It's still true that you can throw away the RAMDirectory once the disk index
is
reopened though.

  -jake


On Sun, Oct 11, 2009 at 3:36 PM, Jake Mannix <ja...@gmail.com> wrote:

> Hey Eric,
>
>   One clarification before letting the rest of this discussion sneak over
> to the zoie list:
>
> On Sun, Oct 11, 2009 at 1:51 PM, Angel, Eric <ea...@business.com> wrote:
>
> * Am I wrong to assume that the RAMDir holds the entire index - just as the
>> FSDir?  Or does RAMDir only hold a portion of the index that hasn't yet been
>> flushed to disk?
>>
>
> With zoie, you index to the FSDir *and* the RAMDir simultaneously (so there
> is increased CPU usage for indexing because of this),  but you only reopen()
> the IndexReader on the FSDir every 15minutes (or so), so the fact that
> you've been writing to it the whole while is invisible to the application in
> the intervening time.  This means that a) you don't need to worry about
> disaster recovery any worse than a regular non-realtime setup, and b) that
> when it's time to reopen the FSDir based index, you don't need to write the
> RAMDir to disk, you can just throw it away, as the disk already has the docs
> that are in that RAMDir.
>
>   -jake
>

Re: Realtime & distributed

Posted by Jake Mannix <ja...@gmail.com>.

Hey Eric,

  One clarification before letting the rest of this discussion sneak over to
the zoie list:

On Sun, Oct 11, 2009 at 1:51 PM, Angel, Eric <ea...@business.com> wrote:

* Am I wrong to assume that the RAMDir holds the entire index - just as the
> FSDir?  Or does RAMDir only hold a portion of the index that hasn't yet been
> flushed to disk?
>

With zoie, you index to the FSDir *and* the RAMDir simultaneously (so there
is increased CPU usage for indexing because of this),  but you only reopen()
the IndexReader on the FSDir every 15minutes (or so), so the fact that
you've been writing to it the whole while is invisible to the application in
the intervening time.  This means that a) you don't need to worry about
disaster recovery any worse than a regular non-realtime setup, and b) that
when it's time to reopen the FSDir based index, you don't need to write the
RAMDir to disk, you can just throw it away, as the disk already has the docs
that are in that RAMDir.

  -jake

RE: Realtime & distributed

Posted by "Angel, Eric" <ea...@business.com>.

Man, this thread really went south.  Anyhow, I have a few questions about Zoie:

* How many nodes are you using to support the speeds you desire at LI?
* Am I wrong to assume that the RAMDir holds the entire index - just as the FSDir?  Or does RAMDir only hold a portion of the index that hasn't yet been flushed to disk?
* Katta is supposed to be able to be able to run on commodity hardware - is that the same case for Zoie?
* Would you agree that it's a good idea to build an "offline" index parallel to the online index in case there is a crash on the online index and data is lost?
* I see that there are plans to have Zoie use Lucene 2.9.  How long would you say before it's available?

Thanks,

E

-----Original Message-----
From: Jason Rutherglen [mailto:jason.rutherglen@gmail.com]
Sent: Sat 10/10/2009 12:16 PM
To: java-user@lucene.apache.org
Subject: Re: Realtime & distributed
 
John,

Actually everyone is entitled to their technical opinion and
none of the comments were misleading.
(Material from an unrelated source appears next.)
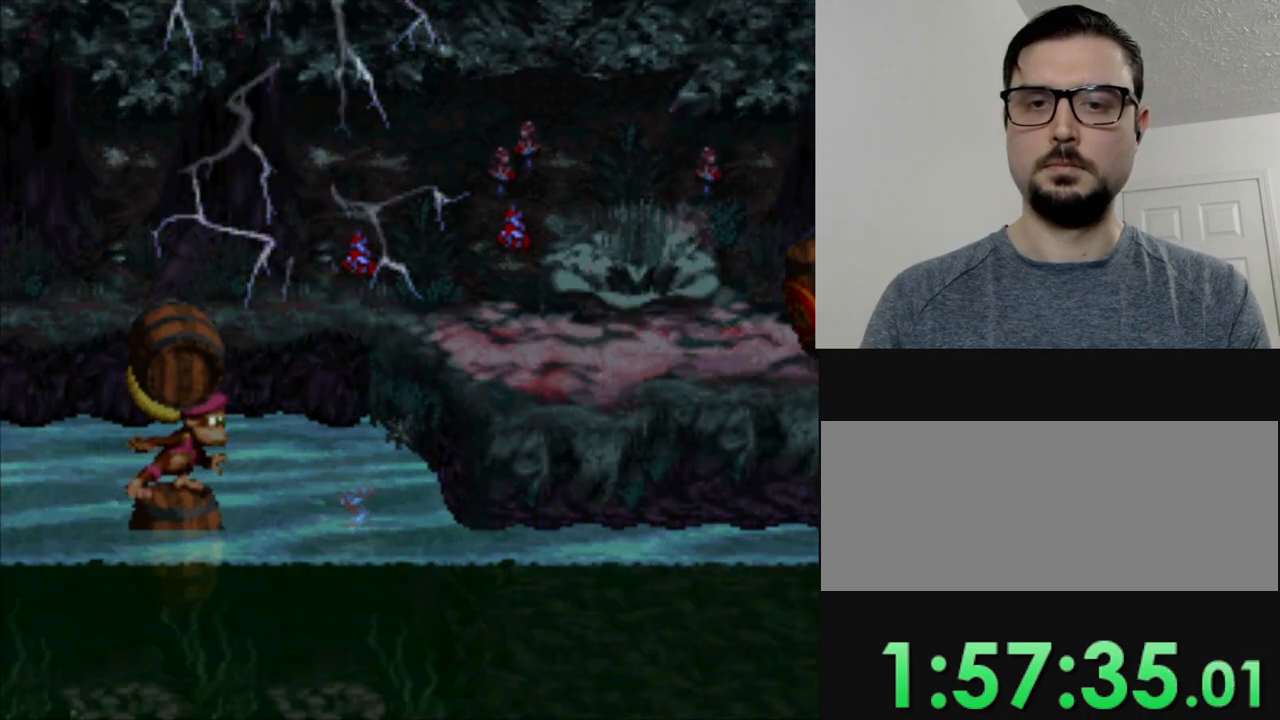
{"buttons": ["B", "Y", "DPAD_RIGHT"], "events": [[117, "DPAD_RIGHT", "down"], [334, "B", "down"]]}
Jake and yourself
validated that they are true in your comments. I'm simply trying
to create better technology as is everyone on here. The process
takes time and coordination between many parties of many
backgrounds around the globe. Sometimes there are differences of
opinion, however those are easily ironed out over time (and quite
frankly in this case benchmarks).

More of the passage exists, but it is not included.